I was out shooting my .223 today and at 140 yards my bullets were drifting 6 inches left. The wind was from right to left at approx 15 mph, does this sound normal, or should i be concerned.


----------



## lyonch (Feb 26, 2006)

it all depends on the griain of the bullet and its velocity. A 40 grain bullet shooting at 3200 fps for example sounds like it would drift not quite that much at 150 yards. however if you by chance hit a gust of wind that was around 20mph then yeah.


----------



## LeviM (Dec 3, 2006)

thats a .223 for ya!

I also shoot a .223 and its very vulnerable in the wind. I Plan on trading in my .223 after the season for a 22-250


----------



## FoxPro223 (Jan 16, 2008)

55 gr soft point


----------



## Fallguy (Jan 23, 2004)

LeviM said:


> thats a .223 for ya!
> 
> I also shoot a .223 and its very vulnerable in the wind. I Plan on trading in my .223 after the season for a 22-250


Or Levi do like me and have the 243 in the truck in case the wind is a pain.


----------



## LeviM (Dec 3, 2006)

I don't want to carry around 2 rifles and shotgun, Seems like a lot of items in the truck


----------



## lyonch (Feb 26, 2006)

was it grouping at 6 inches or more incosistent. personally i never get too concerned if i am within a few inches left or right. its the up and down that bothers me. thats the one i want dead on. after looking at a program that tells me what wind drift you will have it looks like a 55 grain bullet at 150 yard zero and a 15mph side wind with a bullet velocity of 3240fps. it will drift 4.8 inches left. at 20 mph wind drift 6.2" so i wouldn't worry.


----------



## LeviM (Dec 3, 2006)

Ya but that 6.2 Inch drift in the wrong direction = Miss!! So I would personally be alittle concern of having that IF factor in the back of my mind


----------



## barebackjack (Sep 5, 2006)

Thats a pea shooter for ya! lol


----------



## saskcoyote (Dec 30, 2006)

I'd be concerned, too, about a 6.2 inch drift. Drifting one way, it would be a gut shot. Drifting the other way, a clear miss. A gut-shot coyote means a dead coyote within 100 or so yards from what I've seen. The other way, well, I've missed my share on those dogs. 

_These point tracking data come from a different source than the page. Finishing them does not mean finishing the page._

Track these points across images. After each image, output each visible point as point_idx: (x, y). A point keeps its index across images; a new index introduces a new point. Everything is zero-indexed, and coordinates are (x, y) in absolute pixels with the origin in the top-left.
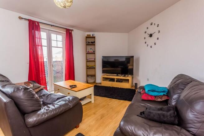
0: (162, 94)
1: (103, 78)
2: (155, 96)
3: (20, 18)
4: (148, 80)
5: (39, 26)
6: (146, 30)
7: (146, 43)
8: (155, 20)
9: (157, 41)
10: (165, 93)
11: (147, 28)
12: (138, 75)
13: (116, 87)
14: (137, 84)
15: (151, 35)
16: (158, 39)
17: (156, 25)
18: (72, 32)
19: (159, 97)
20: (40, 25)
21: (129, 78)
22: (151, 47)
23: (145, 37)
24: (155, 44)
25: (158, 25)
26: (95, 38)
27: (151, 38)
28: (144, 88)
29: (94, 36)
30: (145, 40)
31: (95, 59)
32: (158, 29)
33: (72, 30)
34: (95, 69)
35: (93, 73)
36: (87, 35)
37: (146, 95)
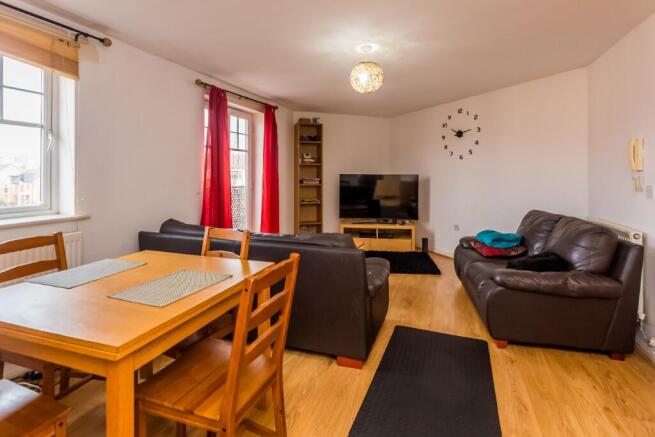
0: (515, 244)
2: (506, 249)
3: (199, 83)
4: (457, 228)
5: (226, 100)
6: (447, 121)
7: (446, 147)
8: (471, 104)
9: (475, 148)
11: (450, 117)
12: (427, 219)
14: (428, 240)
15: (460, 134)
16: (477, 143)
17: (472, 116)
18: (276, 112)
19: (512, 248)
20: (228, 97)
22: (461, 158)
23: (444, 134)
24: (471, 152)
25: (476, 117)
26: (319, 128)
27: (461, 138)
28: (475, 241)
29: (320, 122)
30: (445, 142)
31: (321, 182)
32: (477, 124)
33: (275, 108)
34: (319, 207)
35: (315, 219)
36: (301, 120)
37: (490, 249)
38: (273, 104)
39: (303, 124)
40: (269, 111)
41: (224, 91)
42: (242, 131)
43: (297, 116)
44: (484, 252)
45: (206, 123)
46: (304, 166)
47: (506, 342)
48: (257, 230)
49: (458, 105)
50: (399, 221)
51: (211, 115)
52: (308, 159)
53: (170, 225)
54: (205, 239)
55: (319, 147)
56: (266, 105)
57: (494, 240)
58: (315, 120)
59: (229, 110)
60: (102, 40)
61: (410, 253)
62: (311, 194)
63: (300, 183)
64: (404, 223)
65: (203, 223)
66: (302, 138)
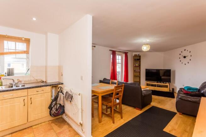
1: (147, 84)
2: (192, 92)
7: (180, 61)
8: (188, 48)
9: (190, 61)
10: (197, 91)
11: (182, 52)
12: (174, 83)
13: (157, 90)
14: (174, 89)
15: (185, 57)
16: (190, 60)
17: (189, 52)
21: (167, 84)
22: (185, 64)
23: (180, 57)
24: (188, 63)
25: (190, 52)
26: (140, 56)
27: (185, 58)
28: (183, 89)
29: (140, 55)
30: (180, 60)
31: (140, 71)
32: (190, 54)
33: (128, 53)
34: (140, 77)
35: (139, 80)
36: (135, 55)
37: (186, 91)
38: (127, 52)
39: (135, 56)
40: (126, 54)
41: (115, 51)
42: (119, 59)
43: (134, 54)
44: (184, 92)
45: (111, 58)
46: (135, 66)
47: (182, 113)
48: (123, 81)
49: (185, 48)
50: (165, 83)
51: (112, 56)
52: (137, 65)
53: (105, 79)
54: (111, 82)
55: (140, 61)
56: (125, 52)
57: (188, 89)
58: (139, 55)
59: (116, 54)
60: (94, 46)
61: (167, 92)
62: (138, 74)
63: (135, 71)
64: (166, 83)
65: (111, 79)
66: (135, 59)
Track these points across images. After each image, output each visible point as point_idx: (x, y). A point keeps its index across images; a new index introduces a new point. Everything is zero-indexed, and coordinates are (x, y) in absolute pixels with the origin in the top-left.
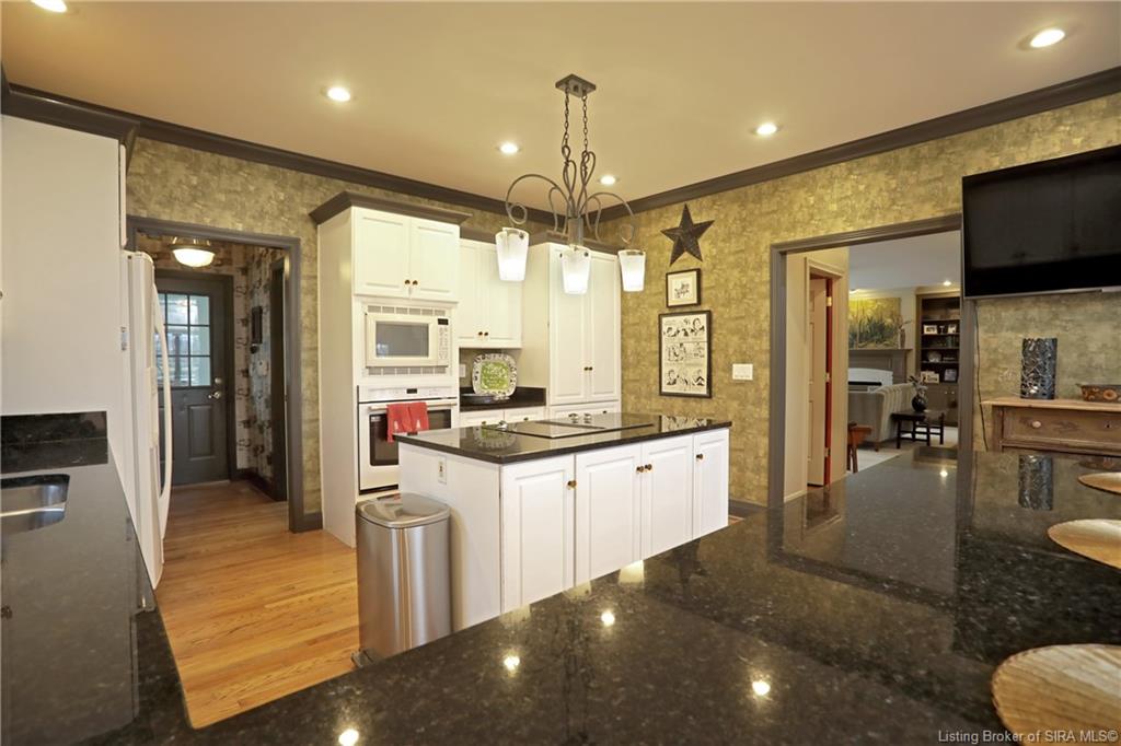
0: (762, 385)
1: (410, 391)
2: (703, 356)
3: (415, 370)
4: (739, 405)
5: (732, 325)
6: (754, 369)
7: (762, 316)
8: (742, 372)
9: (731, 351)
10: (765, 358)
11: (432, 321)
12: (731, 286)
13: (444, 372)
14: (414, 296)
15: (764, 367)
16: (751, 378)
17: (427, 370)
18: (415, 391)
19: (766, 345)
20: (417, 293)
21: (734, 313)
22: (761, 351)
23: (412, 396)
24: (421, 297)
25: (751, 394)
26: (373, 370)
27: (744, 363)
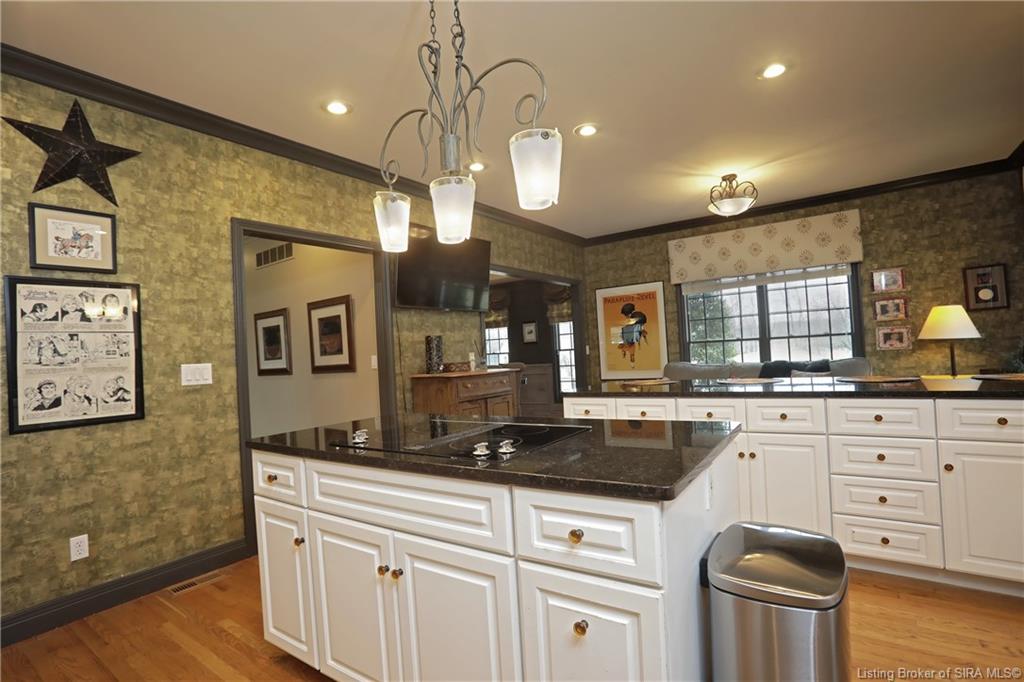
0: (226, 388)
2: (126, 354)
4: (194, 420)
5: (177, 309)
6: (214, 370)
7: (222, 303)
8: (197, 374)
9: (176, 347)
10: (230, 354)
12: (173, 255)
15: (228, 366)
16: (210, 382)
19: (229, 338)
21: (179, 293)
22: (223, 347)
25: (211, 402)
27: (199, 361)
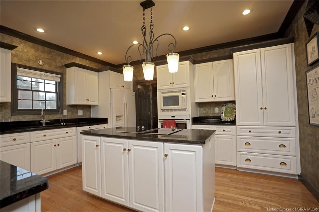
1: (173, 117)
3: (176, 110)
11: (179, 94)
13: (186, 111)
14: (174, 87)
17: (180, 110)
18: (174, 117)
20: (175, 86)
23: (173, 118)
24: (176, 87)
26: (163, 110)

But I'm a bad enough shot as it is, I don't need extra problems. I better look up my wind-drift specs again. :lol:

Good luck and shoot straight (taking into consideration the wind drift). Saskcoyote


----------



## Fallguy (Jan 23, 2004)

LeviM said:


> I don't want to carry around 2 rifles and shotgun, Seems like a lot of items in the truck


Before you know it you'll be hunting in a tournament 3 hours from home, your rifle will go to pot on you, and you'll miss a jackrabbit and get 4th place. :wink: Just because you didn't have a spare gun.


----------



## LeviM (Dec 3, 2006)

Fallguy said:


> [Before you know it you'll be hunting in a tournament 3 hours from home, your rifle will go to pot on you, and you'll miss a jackrabbit and get 4th place. :wink: Just because you didn't have a spare gun.


In that case my partner should have explaining to do on why he couldn't hit any coyotes or rabbits with his rifle!! I would just be the shotgunner, that something I am good at :wink:


----------



## NDbornandraised (Jan 17, 2008)

The easiest solution would be to know the ballistics and wind drift numbers on the ammo you're throwin at 'em. Search through military sharpshooting/sniper pages to fine solutions to the winddrift issue. But by all means find a wind drift chart. It's a sure fire way to figure out your problem. Also if you're into spending a lil money buy urself a kestrel wind device. They are pocket size and give you an exact down to a decimal point wind reading.

Save some for me. :sniper:


----------



## Fallguy (Jan 23, 2004)

LeviM said:


> Fallguy said:
> 
> 
> > [Before you know it you'll be hunting in a tournament 3 hours from home, your rifle will go to pot on you, and you'll miss a jackrabbit and get 4th place. :wink: Just because you didn't have a spare gun.
> ...


LOL oh yeah.


----------